REQUEST 1:
Translate this comment from the text-analysis notebook into Spanish: "create function that will run on each row in the dataframe, which will take the page name and return all the readable text on the page"
REQUEST 2:
Reproduce the text-analysis notebook word for word, starting at "# Extract the" and ending at "joined_text = ' '.join(text)".

— start TEXT SECTION —

# Text analysis

In [None]:
# from get_links import links_on_page
import numpy as np
import pandas as pd
import requests
import re
import networkx as nx
import matplotlib.pyplot as plt
import nltk
import sklearn
from bs4 import BeautifulSoup
from tqdm import tqdm
tqdm.pandas()
from animal_list import names_from_table
from netwulf import visualize
from wordcloud import WordCloud
import pickle
from sklearn.feature_extraction.text import TfidfVectorizer

## Load in datasets from data directory

In [None]:
# aniamal names is the big dataset with all the names
animal_names = names_from_table()
animal_names_set = set(animal_names.values())
# lower case all names
animal_names_set = set([x.lower() for x in animal_names_set])

# read txt file with pandas
animal_df = pd.read_csv('data/animal_links.txt', header=None)
animal_df.columns = ['page-name']

# remove the first part of the url
animal_df['page-name'] = animal_df['page-name'].str.replace('https://en.wikipedia.org', '', regex=False)
animal_df["name"] = animal_df["page-name"].str.split("/").str[-1]

# lower case everything
animal_df["name"] = animal_df["name"].str.lower()
animal_df["page-name"] = animal_df["page-name"].str.lower()

animal_df.shape


In [None]:
# load in data from pickle files
# load in reptile dataset just for testing purposes
with open('data/data_plain_reptile.pickle', 'rb') as handle:
    pa = pickle.load(handle)
with open('data/data_plain_long_reptile.pickle', 'rb') as handle:
    pb = pickle.load(handle)

# load reptile attributes
with open("data/Reptile_attributes.pickle", "rb") as handle:
    reptile_attributes = pickle.load(handle)

# make all keys lower case - which family order, etc they belong to
reptile_attributes = {k.lower(): v for k, v in reptile_attributes.items()}


In [None]:
# reptile_attributes["Argentine_snake-necked_turtle"]
reptile_attributes

## Helper functions

In [None]:
# create function that will run on each row in the dataframe, which will take the page name and return all the readable text on the page
def get_text(page_name):
    url = 'https://en.wikipedia.org' + page_name
    response = requests.get(url)
    html_content = response.content
    soup = BeautifulSoup(html_content, 'html.parser')
    # Find all the paragraphs in the body
    paragraphs = soup.body.find_all('p')
    # Extract the text from the paragraphs but remove \n
    # text = [p.text for p in paragraphs]
    text = [str(p.text.replace('\n', '')).strip() for p in paragraphs]
    # Join the paragraphs together
    joined_text = ' '.join(text)
    # remove first space
    joined_text = joined_text[1:]
    return joined_text

def get_links(name):
    # we look up in the reptile_long dataset
    name = name.capitalize()
    links = []
    for key, value in pb.items():
        if key[0] == name:
            links.append(key[1].lower())

— end TEXT SECTION —
— start MATERIAL SUPPLIED —

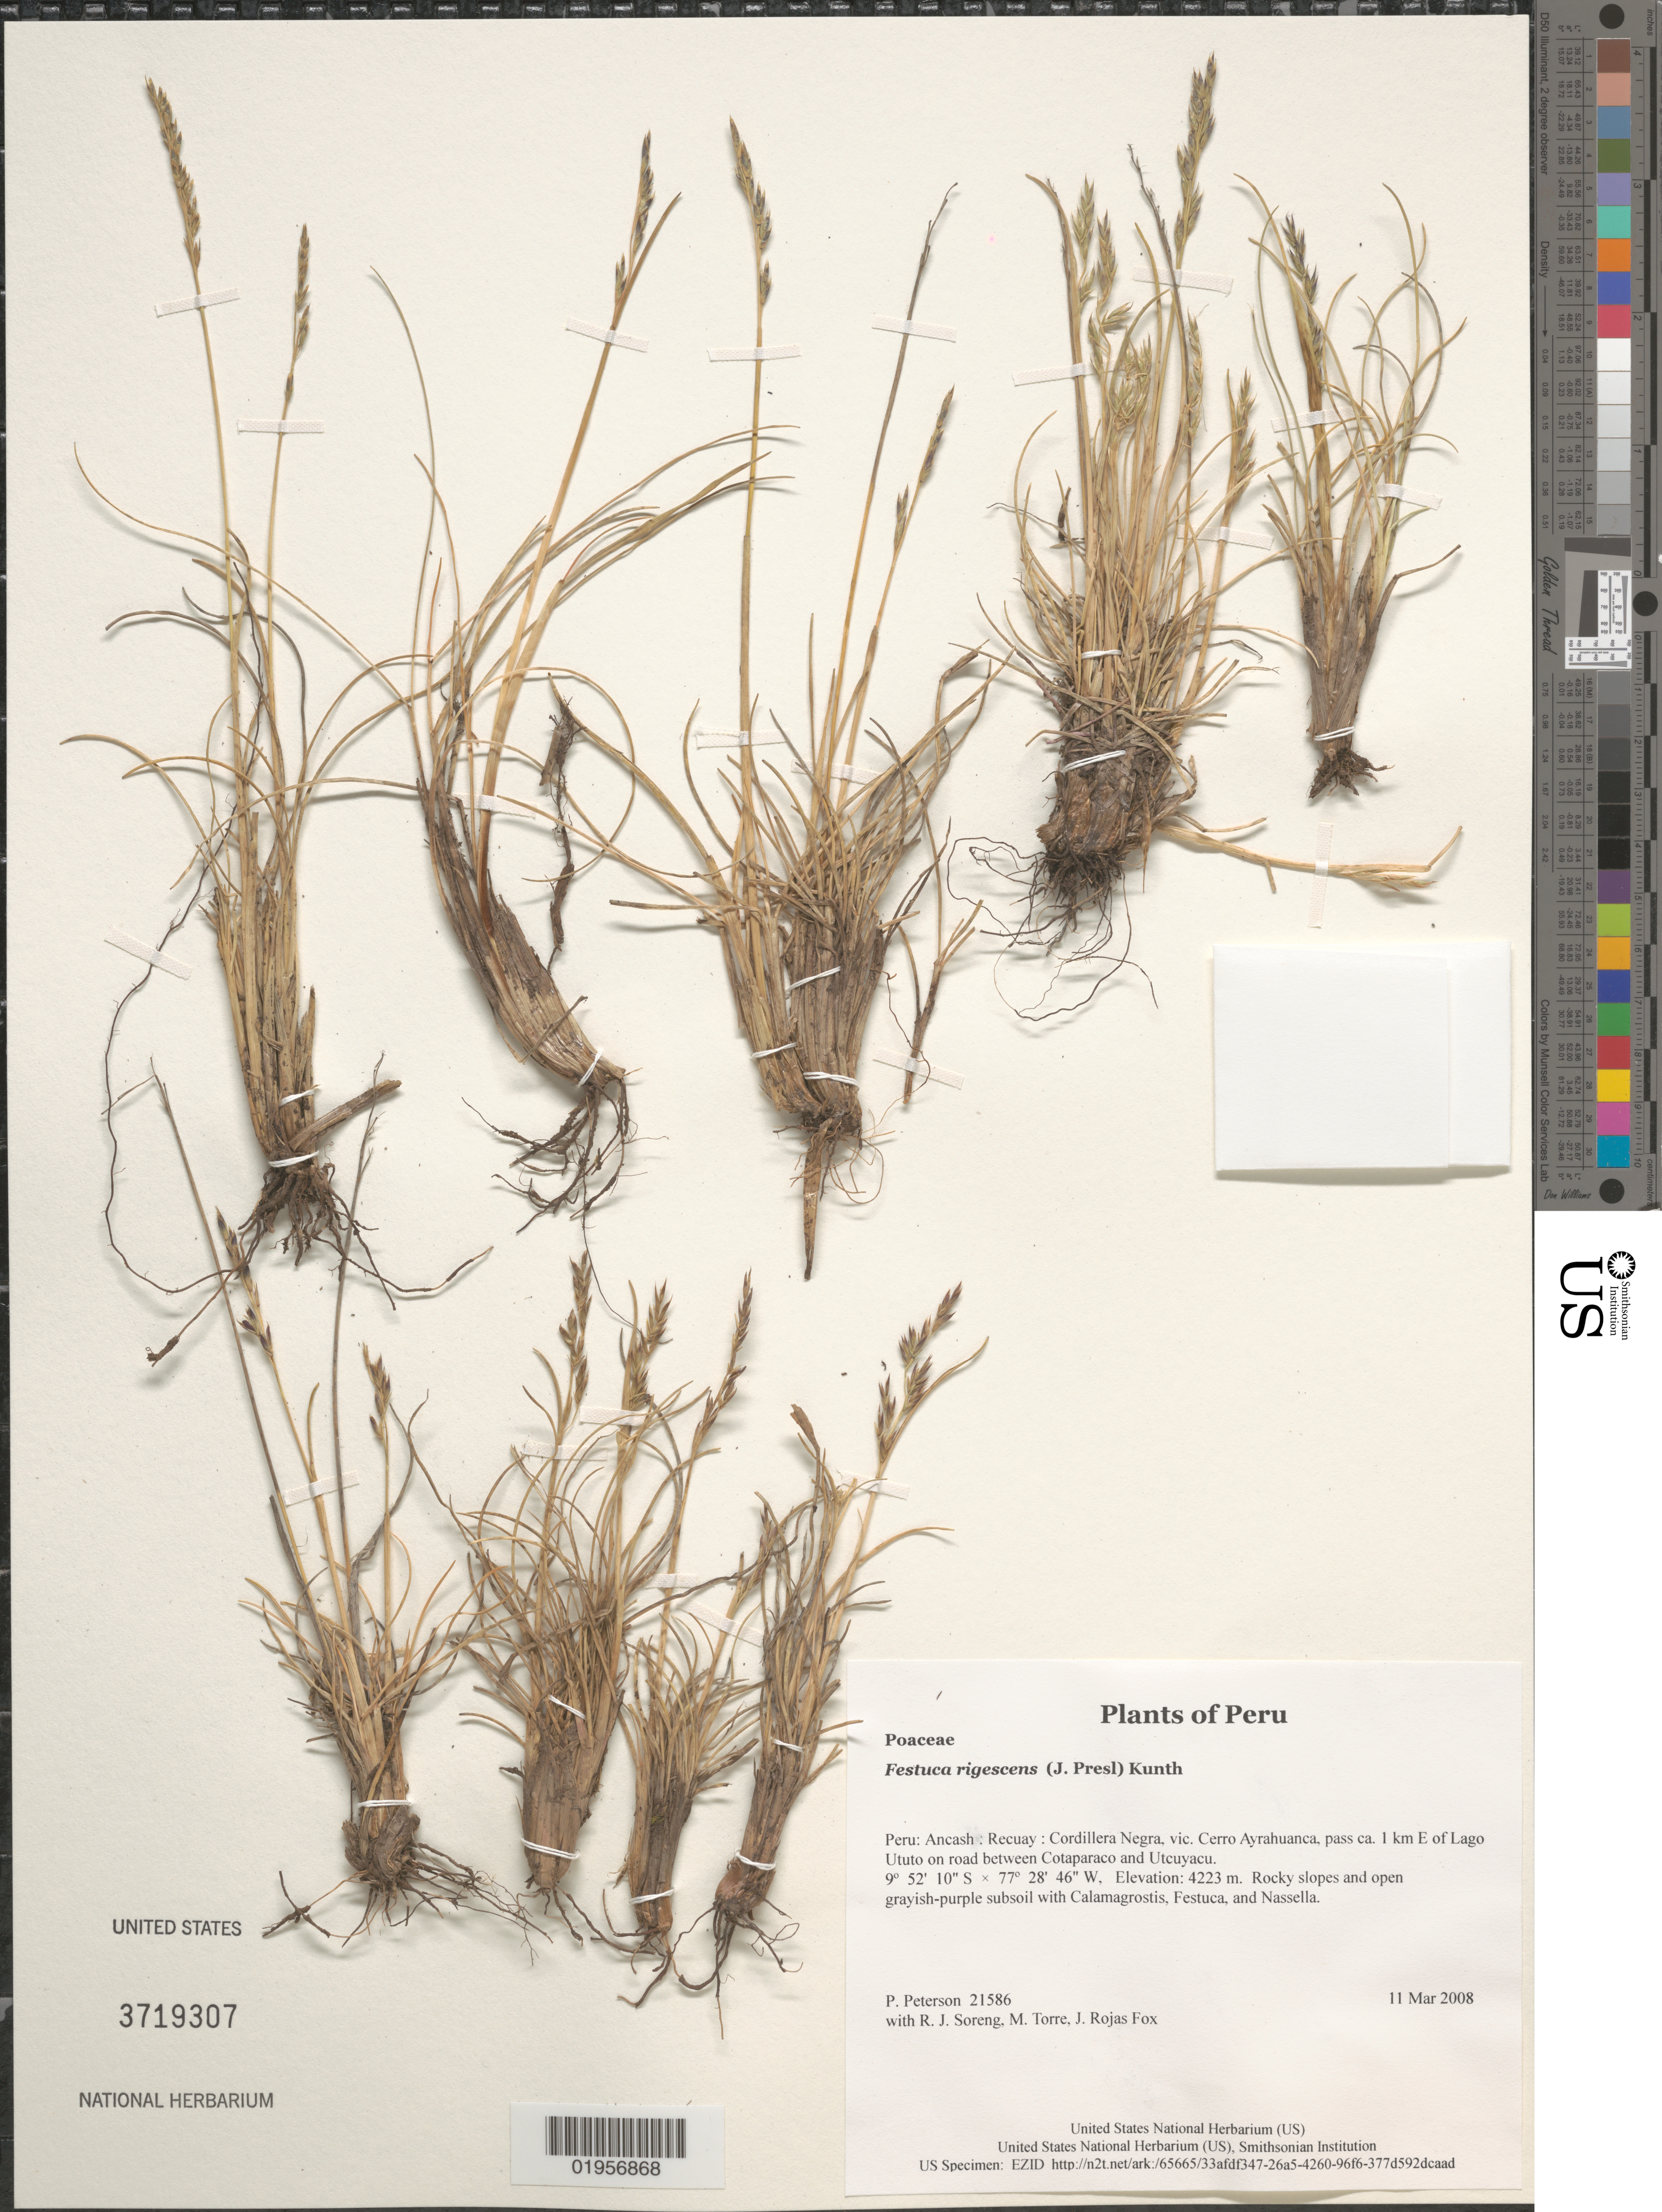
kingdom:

— end MATERIAL SUPPLIED —
— start MATERIAL SUPPLIED —

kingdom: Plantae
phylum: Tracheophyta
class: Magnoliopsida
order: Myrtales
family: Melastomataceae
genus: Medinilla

— end MATERIAL SUPPLIED —

COMPLETE OUTPUT 1:
crear una función que se ejecutará en cada fila del dataframe, la cual tomará el nombre de la página y devolverá todo el texto legible de la página

COMPLETE OUTPUT 2:
# Extract the text from the paragraphs but remove \n
    # text = [p.text for p in paragraphs]
    text = [str(p.text.replace('\n', '')).strip() for p in paragraphs]
    # Join the paragraphs together
    joined_text = ' '.join(text)